En effet, la restauration des marais d'Étinehem-Méricourt s'inscrit dans le projet global "Vallée de la Somme, vallée idéale" porté par le département. L'idée est donc de valoriser cet espace de façon participative en consultant les habitants sur le futur qu'ils souhaitent pour leur vallée. Les ateliers et consultations doivent commencer en janvier 2024. 

"Mettre en valeur les beaux coins de nature"

Un autre objectif est de retenir les visiteurs plus longtemps : "Le Pays du Coquelicot est un beau symbole de la première guerre mondiale qui attire des touristes de la mémoire, mais il faut mettre en valeur ses beaux coins de nature, cela peut permettre de fidéliser ces touristes, les attirer dans nos commerces et hôtels, se projette Franck Beauvarlet. Ce projet de restauration du marais est un vrai symbole de l'union des communes d'Étinehem et Méricourt depuis 2017, mais j'espère de tout cœur que les communes voisines puissent être les maillons supplémentaires de cette chaîne."

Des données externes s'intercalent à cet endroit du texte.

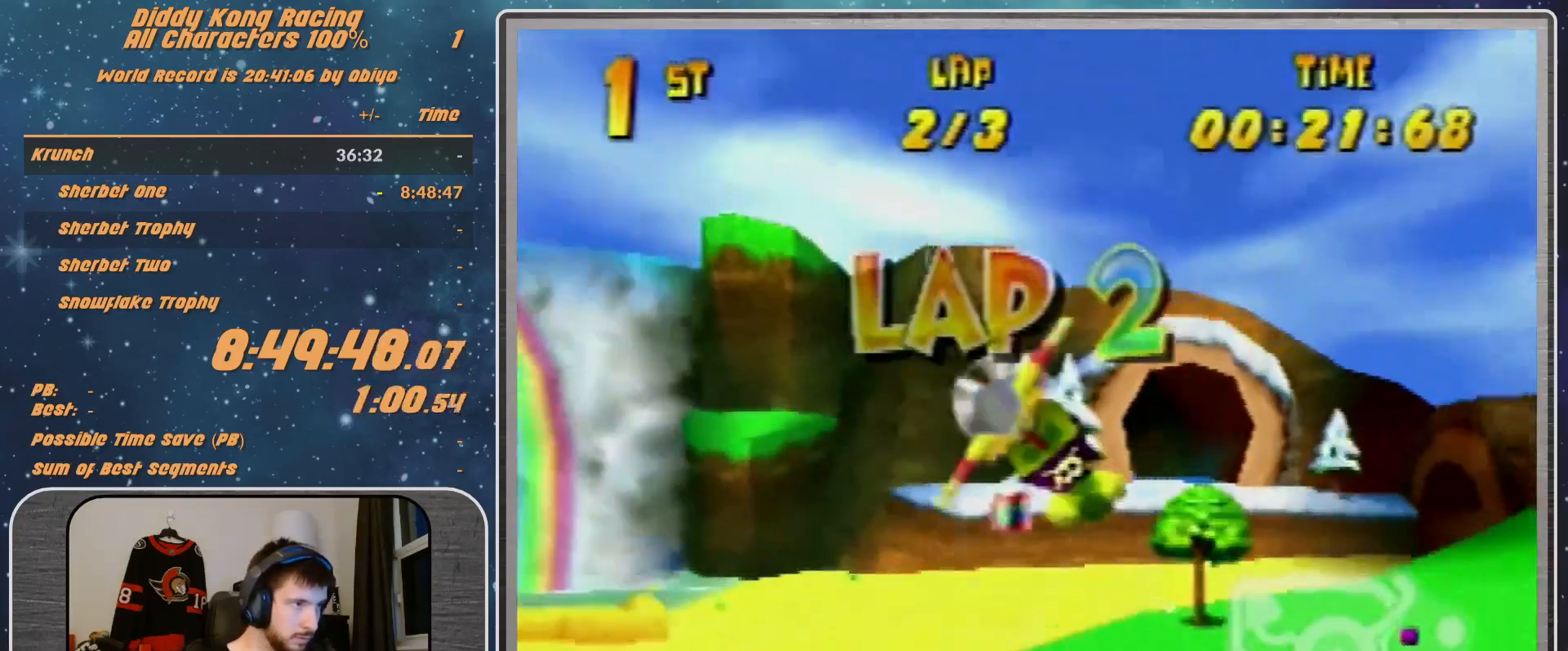
{"buttons": ["R1"], "left_stick": "right", "events": [[300, "R1", "down"], [400, "R1", "up"], [467, "R1", "down"]]}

Ce site, le département le voit comme un lieu "pilote, où l'on mène une gestion exemplaire, qui serve de modèle pour que des communes, des propriétaires privés s'emparent de cela, pour voir qu'une autre gestion est possible et que ça fonctionne, conclut Franck Kostrzewa. Notre objectif est aussi d'améliorer les connaissances, c'est pour cela que l'on travaille avec le CNRS et l'université afin de mieux comprendre la dynamique des oiseaux. L'idée est d'impacter toute la biodiversité, la mise en place d'indicateurs, de suivis est importante pour pouvoir réajuster certaines choses en cours de route."

D'ici là, pour soutenir la restauration de cet espace, les tickets du loto de la biodiversité sont disponible dans tous les espaces de vente de jeux à gratter : sur les 3 € que coûte le ticket, 43 centimes sont reversés à l'OFB, ils financeront ce projet et 19 autres partout en France.